The premier also reiterated the role of morality in effectively dealing with the crisis.

In his view, the loss of morality is an "underlying" cause for the current crisis.

"Some people have sacrificed principle and sought profits at the expense of public interests. They have crossed the moral baseline," he said.

Wen urged all enterprises to take up their social responsibilities, saying that "within the body of every businessman should flow the blood of morality."

On China's development, Wen said the argument that a big power is bound to seek hegemony does not apply to China.

"Seeking hegemony goes against China's cultural tradition as well as the will of the Chinese people," Wen said, adding that China's development does not harm or threaten anyone.

The premier pledged that China will be "a peace-loving country, a country that is eager to learn from and cooperate with others" and committed to building a harmonious world.

Wen cited the example of the well-known ancient Chinese navigator Zheng He, who reached more than 30 countries in the 15thcentury, describing him as a true messenger of love and friendship.

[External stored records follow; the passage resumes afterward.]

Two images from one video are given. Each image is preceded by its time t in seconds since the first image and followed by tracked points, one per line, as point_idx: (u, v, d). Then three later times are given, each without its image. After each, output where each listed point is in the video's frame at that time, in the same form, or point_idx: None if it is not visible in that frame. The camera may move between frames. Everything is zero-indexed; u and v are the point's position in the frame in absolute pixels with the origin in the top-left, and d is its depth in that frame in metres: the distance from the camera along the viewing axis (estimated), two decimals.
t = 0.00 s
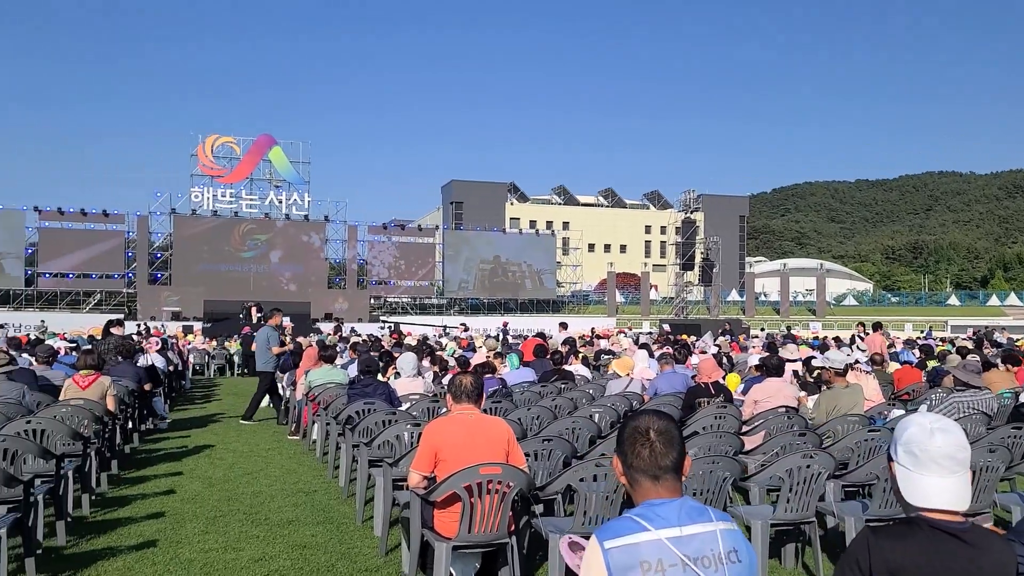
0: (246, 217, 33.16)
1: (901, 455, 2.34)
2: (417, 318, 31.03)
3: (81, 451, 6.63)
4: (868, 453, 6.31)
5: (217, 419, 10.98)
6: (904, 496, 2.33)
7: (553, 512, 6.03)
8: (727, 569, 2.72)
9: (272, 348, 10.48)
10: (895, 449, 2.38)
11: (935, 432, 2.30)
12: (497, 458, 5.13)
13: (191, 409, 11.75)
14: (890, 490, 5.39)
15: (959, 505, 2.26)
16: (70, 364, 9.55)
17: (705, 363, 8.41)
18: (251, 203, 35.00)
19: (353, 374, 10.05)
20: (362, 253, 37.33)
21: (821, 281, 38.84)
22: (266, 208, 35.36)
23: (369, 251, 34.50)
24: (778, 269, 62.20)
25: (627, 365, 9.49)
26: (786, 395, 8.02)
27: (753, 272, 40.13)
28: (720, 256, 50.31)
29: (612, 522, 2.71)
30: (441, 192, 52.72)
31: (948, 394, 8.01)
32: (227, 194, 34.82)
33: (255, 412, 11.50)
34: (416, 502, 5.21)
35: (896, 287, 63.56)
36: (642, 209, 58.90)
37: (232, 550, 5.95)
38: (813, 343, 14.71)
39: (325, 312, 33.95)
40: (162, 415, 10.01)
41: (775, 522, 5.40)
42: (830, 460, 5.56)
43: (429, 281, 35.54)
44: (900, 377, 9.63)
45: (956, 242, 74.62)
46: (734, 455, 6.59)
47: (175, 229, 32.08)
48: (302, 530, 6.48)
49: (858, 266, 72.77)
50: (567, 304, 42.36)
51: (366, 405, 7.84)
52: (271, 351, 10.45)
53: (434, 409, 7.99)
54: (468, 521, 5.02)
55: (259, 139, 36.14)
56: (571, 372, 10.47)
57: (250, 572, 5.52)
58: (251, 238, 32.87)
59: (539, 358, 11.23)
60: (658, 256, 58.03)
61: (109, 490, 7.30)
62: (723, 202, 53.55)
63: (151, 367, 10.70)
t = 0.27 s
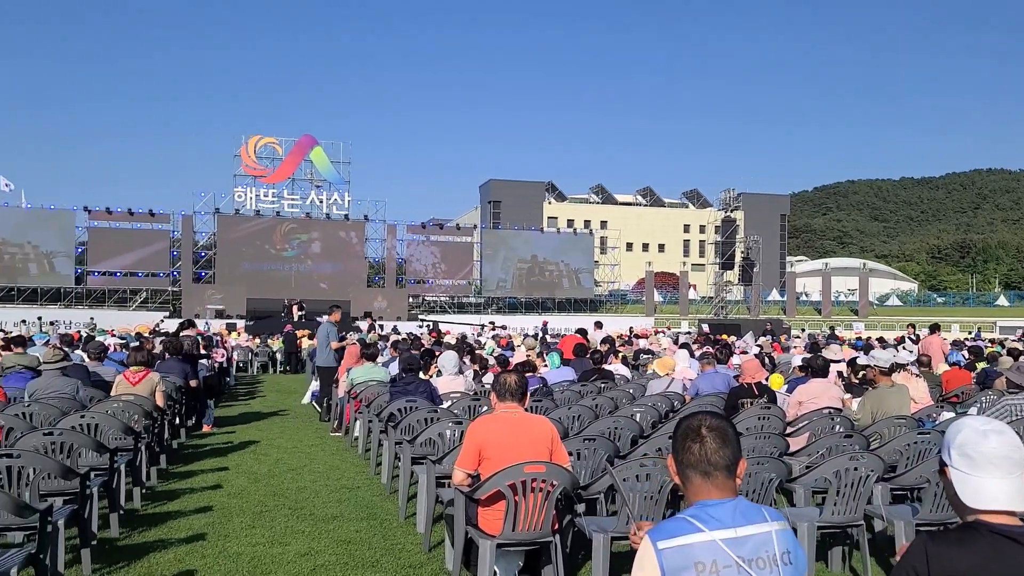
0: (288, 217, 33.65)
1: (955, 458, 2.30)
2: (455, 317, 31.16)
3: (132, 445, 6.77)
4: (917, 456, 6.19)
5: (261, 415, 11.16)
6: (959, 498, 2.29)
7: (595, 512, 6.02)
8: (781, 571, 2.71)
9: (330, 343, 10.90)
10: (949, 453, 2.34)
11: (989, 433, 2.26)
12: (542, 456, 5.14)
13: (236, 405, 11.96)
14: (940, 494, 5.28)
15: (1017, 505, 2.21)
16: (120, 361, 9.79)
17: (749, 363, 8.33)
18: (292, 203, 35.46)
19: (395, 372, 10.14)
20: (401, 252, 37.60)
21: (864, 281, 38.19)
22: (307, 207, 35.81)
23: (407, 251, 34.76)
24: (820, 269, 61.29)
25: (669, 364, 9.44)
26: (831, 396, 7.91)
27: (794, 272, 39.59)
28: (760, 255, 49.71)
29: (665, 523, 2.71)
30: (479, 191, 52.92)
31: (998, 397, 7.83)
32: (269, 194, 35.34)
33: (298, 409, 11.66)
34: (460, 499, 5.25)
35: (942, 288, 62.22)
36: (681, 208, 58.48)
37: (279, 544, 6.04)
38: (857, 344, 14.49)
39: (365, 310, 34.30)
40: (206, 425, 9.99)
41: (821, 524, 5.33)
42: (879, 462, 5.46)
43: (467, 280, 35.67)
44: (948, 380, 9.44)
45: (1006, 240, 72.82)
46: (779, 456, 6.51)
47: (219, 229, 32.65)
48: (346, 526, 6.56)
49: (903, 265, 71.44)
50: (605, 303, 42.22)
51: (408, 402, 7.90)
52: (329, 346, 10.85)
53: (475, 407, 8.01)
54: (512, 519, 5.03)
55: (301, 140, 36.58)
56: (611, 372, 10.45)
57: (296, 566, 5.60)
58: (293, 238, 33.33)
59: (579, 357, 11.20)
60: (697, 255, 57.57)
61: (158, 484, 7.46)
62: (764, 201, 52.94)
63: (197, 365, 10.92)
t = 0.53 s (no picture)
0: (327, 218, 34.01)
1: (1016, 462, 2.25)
2: (492, 316, 31.30)
3: (180, 441, 6.90)
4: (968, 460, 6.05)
5: (303, 413, 11.30)
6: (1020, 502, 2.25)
7: (638, 513, 6.00)
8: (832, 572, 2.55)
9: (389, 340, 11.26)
10: (1013, 458, 2.28)
11: None
12: (585, 455, 5.13)
13: (278, 403, 12.13)
14: (994, 498, 5.14)
15: None
16: (167, 359, 9.99)
17: (792, 364, 8.23)
18: (331, 203, 35.80)
19: (434, 371, 10.20)
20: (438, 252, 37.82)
21: (908, 281, 37.52)
22: (346, 208, 36.15)
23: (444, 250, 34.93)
24: (861, 269, 60.36)
25: (710, 365, 9.36)
26: (876, 398, 7.79)
27: (835, 271, 39.05)
28: (801, 255, 49.10)
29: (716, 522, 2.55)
30: (516, 191, 53.02)
31: None
32: (309, 194, 35.73)
33: (339, 407, 11.78)
34: (504, 498, 5.28)
35: (989, 288, 60.88)
36: (719, 208, 58.02)
37: (323, 540, 6.11)
38: (901, 345, 14.26)
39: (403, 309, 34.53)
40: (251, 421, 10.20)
41: (870, 528, 5.23)
42: (930, 466, 5.35)
43: (502, 280, 35.74)
44: (996, 382, 9.22)
45: None
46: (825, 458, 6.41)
47: (259, 229, 33.10)
48: (389, 523, 6.61)
49: (947, 266, 70.05)
50: (642, 303, 42.04)
51: (449, 402, 7.94)
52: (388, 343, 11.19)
53: (515, 407, 8.00)
54: (556, 519, 5.03)
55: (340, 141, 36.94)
56: (650, 372, 10.38)
57: (341, 562, 5.66)
58: (332, 238, 33.68)
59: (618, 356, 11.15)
60: (736, 255, 57.06)
61: (205, 480, 7.60)
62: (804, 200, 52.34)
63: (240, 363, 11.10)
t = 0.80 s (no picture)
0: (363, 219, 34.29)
1: None
2: (527, 317, 31.31)
3: (224, 438, 7.00)
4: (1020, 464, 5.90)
5: (341, 412, 11.40)
6: None
7: (679, 514, 5.96)
8: None
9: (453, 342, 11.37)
10: None
11: None
12: (628, 455, 5.11)
13: (317, 402, 12.26)
14: None
15: None
16: (209, 357, 10.15)
17: (835, 365, 8.11)
18: (367, 204, 36.07)
19: (472, 371, 10.23)
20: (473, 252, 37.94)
21: (951, 282, 36.84)
22: (381, 208, 36.40)
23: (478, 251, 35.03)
24: (901, 269, 59.39)
25: (750, 365, 9.27)
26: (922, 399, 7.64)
27: (874, 272, 38.49)
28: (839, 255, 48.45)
29: (773, 525, 2.50)
30: (550, 192, 53.03)
31: None
32: (345, 195, 36.04)
33: (377, 406, 11.87)
34: (546, 498, 5.27)
35: None
36: (755, 207, 57.50)
37: (365, 538, 6.15)
38: (946, 346, 14.00)
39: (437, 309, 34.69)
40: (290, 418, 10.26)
41: (919, 533, 5.15)
42: (982, 470, 5.21)
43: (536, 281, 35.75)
44: None
45: None
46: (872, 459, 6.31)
47: (296, 230, 33.47)
48: (430, 522, 6.63)
49: (991, 265, 68.64)
50: (678, 304, 41.80)
51: (488, 401, 7.96)
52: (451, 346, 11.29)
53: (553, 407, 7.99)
54: (598, 519, 5.02)
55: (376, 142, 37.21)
56: (688, 372, 10.31)
57: (383, 561, 5.69)
58: (367, 238, 33.95)
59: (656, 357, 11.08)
60: (772, 255, 56.49)
61: (248, 477, 7.69)
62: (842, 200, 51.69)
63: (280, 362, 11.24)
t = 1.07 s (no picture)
0: (397, 221, 34.50)
1: None
2: (561, 318, 31.28)
3: (264, 438, 7.07)
4: None
5: (377, 412, 11.50)
6: None
7: (720, 517, 5.90)
8: None
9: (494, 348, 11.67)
10: None
11: None
12: (669, 458, 5.08)
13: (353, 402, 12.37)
14: None
15: None
16: (249, 357, 10.29)
17: (876, 368, 7.98)
18: (401, 206, 36.27)
19: (507, 372, 10.25)
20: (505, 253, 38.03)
21: (993, 283, 36.17)
22: (415, 210, 36.60)
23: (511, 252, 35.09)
24: (940, 270, 58.42)
25: (790, 368, 9.17)
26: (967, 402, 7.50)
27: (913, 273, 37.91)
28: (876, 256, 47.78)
29: (827, 529, 2.41)
30: (583, 192, 52.96)
31: None
32: (379, 198, 36.29)
33: (413, 407, 11.93)
34: (587, 500, 5.25)
35: None
36: (790, 207, 56.94)
37: (404, 538, 6.18)
38: (990, 349, 13.74)
39: (470, 310, 34.81)
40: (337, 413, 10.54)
41: (969, 539, 5.04)
42: None
43: (569, 282, 35.68)
44: None
45: None
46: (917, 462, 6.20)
47: (331, 232, 33.78)
48: (468, 523, 6.64)
49: None
50: (711, 305, 41.50)
51: (525, 402, 7.96)
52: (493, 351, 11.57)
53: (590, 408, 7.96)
54: (640, 521, 4.98)
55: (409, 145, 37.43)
56: (726, 374, 10.22)
57: (423, 560, 5.71)
58: (401, 240, 34.15)
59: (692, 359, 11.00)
60: (808, 256, 55.88)
61: (287, 477, 7.77)
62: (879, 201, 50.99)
63: (317, 362, 11.36)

He called on the world's countries to learn from the cultures of one another and be more tolerant of those different from their own.

There are currently 300 million Chinese people learning English and more than 1 million young Chinese studying abroad, the premier said.

"Had we not learned from others' through exchanges and enriched ourselves by drawing on other's experiences, we would not have enjoyed today's prosperity and progress."

China, while trying to absorb foreign cultures and renew itself in the process, will "remain open and receptive" in pursuing a prosperous and harmonious future, Wen said.

He stressed the importance of seeing China with a view of development in the changing world, calling on more people, including students and scholars from the University of Cambridge, to turn their eyes to China and see the country in the light of its development.

On China-EU relations, Wen said that cooperation between China and the EU is now standing at a new historical starting point, saying he is "all the more confident about the China-EU comprehensive strategic partnership."

Prior to the speech, Wen presented to the University of Cambridge a China Digital Library, a collection of more than 200,000 e-books published in China that cover China's political and economic life, history and culture.